[Data shown]

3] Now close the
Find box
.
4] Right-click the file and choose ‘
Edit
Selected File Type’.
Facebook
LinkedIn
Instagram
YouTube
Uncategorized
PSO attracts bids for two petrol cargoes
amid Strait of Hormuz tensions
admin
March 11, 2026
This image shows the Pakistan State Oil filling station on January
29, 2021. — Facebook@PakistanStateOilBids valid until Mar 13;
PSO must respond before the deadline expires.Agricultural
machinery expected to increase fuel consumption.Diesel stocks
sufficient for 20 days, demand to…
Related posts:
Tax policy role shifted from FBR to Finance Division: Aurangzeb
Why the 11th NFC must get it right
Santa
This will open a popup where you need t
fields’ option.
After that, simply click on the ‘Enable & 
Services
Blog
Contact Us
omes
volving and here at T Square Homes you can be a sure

[/Data shown]

Would you output the full listing exactly as given?

Response area:
3] Now close the
Find box
.
4] Right-click the file and choose ‘
Edit
Selected File Type’.
Facebook
LinkedIn
Instagram
YouTube
Uncategorized
PSO attracts bids for two petrol cargoes
amid Strait of Hormuz tensions
admin
March 11, 2026
This image shows the Pakistan State Oil filling station on January
29, 2021. — Facebook@PakistanStateOilBids valid until Mar 13;
PSO must respond before the deadline expires.Agricultural
machinery expected to increase fuel consumption.Diesel stocks
sufficient for 20 days, demand to…
Related posts:
Tax policy role shifted from FBR to Finance Division: Aurangzeb
Why the 11th NFC must get it right
Santa
This will open a popup where you need t
fields’ option.
After that, simply click on the ‘Enable & 
Services
Blog
Contact Us
omes
volving and here at T Square Homes you can be a sure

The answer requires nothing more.